The VIO input ports are connected to module outputs. Like the VIO output port, the input port size is configurable. Both asynchronous and synchronous input ports have an activity indicator. This indicator works as a toggle flag that detects when edge transitions have occurred. The advantage of the synchronous port over the asynchronous is that its samples are synchronous to the module clock whereas the asynchronous will be sampled by the user interface.
One point should be made on the VIO input port use model. The VIO input port is a one shot sample of an input. The time between samples is slow since the communication mechanism is a JTAG cable. Thus the task of sampling a VIO input port can take hundreds of milliseconds and will be unusable for capture of real-time trace data. Thus for the capture of real time trace data it is recommended you use the ILA.
Figure 3: Testbench using VIO and ILA |
One choice that is available to in-circuit testbenches over simulation is whether the test data comes from real stimulus or a pattern generator.
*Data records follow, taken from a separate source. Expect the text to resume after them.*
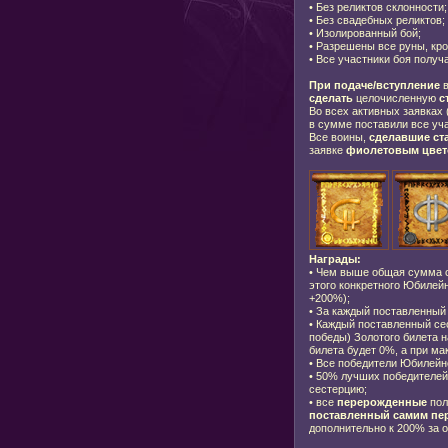
•
Без реликтов склонности;
•
Без свадебных реликтов;
•
Изолированный бой;
•
Разрешены все руны, кро
•
Все участники боя получ
При подаче/вступление
в
сделать
целочисленную
с
Во всех активных заявках 
в сумме поставили все уча
Все воины,
сделавшие ст
заявке
фиолетовым цвет
Награды:
•
Чем выше общая сумма ст
этого конкретного Юбилейн
+200%);
•
За каждый поставленный 
•
Каждый поставленный сес
победы) Золотого билета н
билета будет 0%, а при ма
•
Все победители Юбилейно
•
50% лучших победителей 
сестерцию;
•
все
перерожденные
пол
поставленный самим пе
дополнительно к 200% за 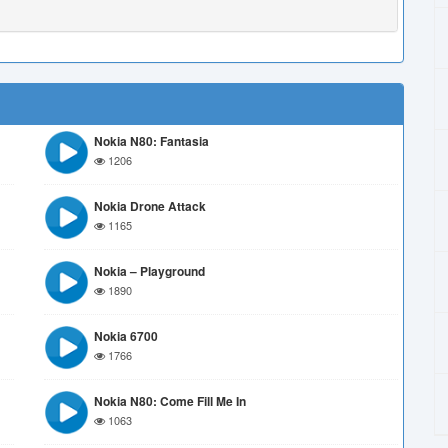
Nokia N80: Fantasia
1206
Nokia Drone Attack
1165
Nokia – Playground
1890
Nokia 6700
1766
Nokia N80: Come Fill Me In
1063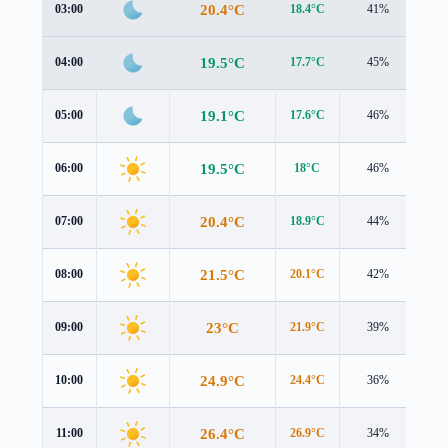
20.4°C
03:00
18.4°C
41%
2.3
19.5°C
04:00
17.7°C
45%
1.9
19.1°C
05:00
17.6°C
46%
1.7
19.5°C
06:00
18°C
46%
1.6
20.4°C
07:00
18.9°C
44%
1.6
21.5°C
08:00
20.1°C
42%
1.5
23°C
09:00
21.9°C
39%
1.2
24.9°C
10:00
24.4°C
36%
0.9
26.4°C
11:00
26.9°C
34%
0.7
With real-time data the inputs of the design under test are all stimulated by the actual inputs to the FPGA. These inputs can be anything from high-speed serial data to an analog to digital data that is processed by your FPGA. To observe and control this test setup you use the one or more ILAs at the outputs of the main processing module and you use the VIO core to setup and enable the a testcase. By using this test setup you can now control when the real-time data is fed to the design and observe the results of the testcase.
If realtime data is not available or controllable you can use pattern vectors to create the testcase. Traditionally pattern vectors used for in-circuit testing have required filling out tables of bits that are used to stimulate the design. However with an FPGA you have the freedom to create a module inside your FPGA that generates these patterns. This means that instead of using a large pattern stored in memory to test your design you can actually hook a counter to the inputs of your design and test out all possible input combinations. Like in the real-time testcase, the ILA is used to check the outputs of your module and the VIO to setup and run the test. With this test setup you can observe and control the pattern data and run at design speed.
Xilinx's ChipScope tool team understands this problem and is focused on developing solutions for it. With ChipScope 5.2i you gain controllability through the VIO core. For deep trace capture ChipScope 5.2i provides ILA with ATC which is capable of storing up to 2 million samples with the Agilent FPGA TPA. Thus with ChipScope you can confidently verify and debug your Xilinx FPGA in-circuit and deliver your product to your customer on time.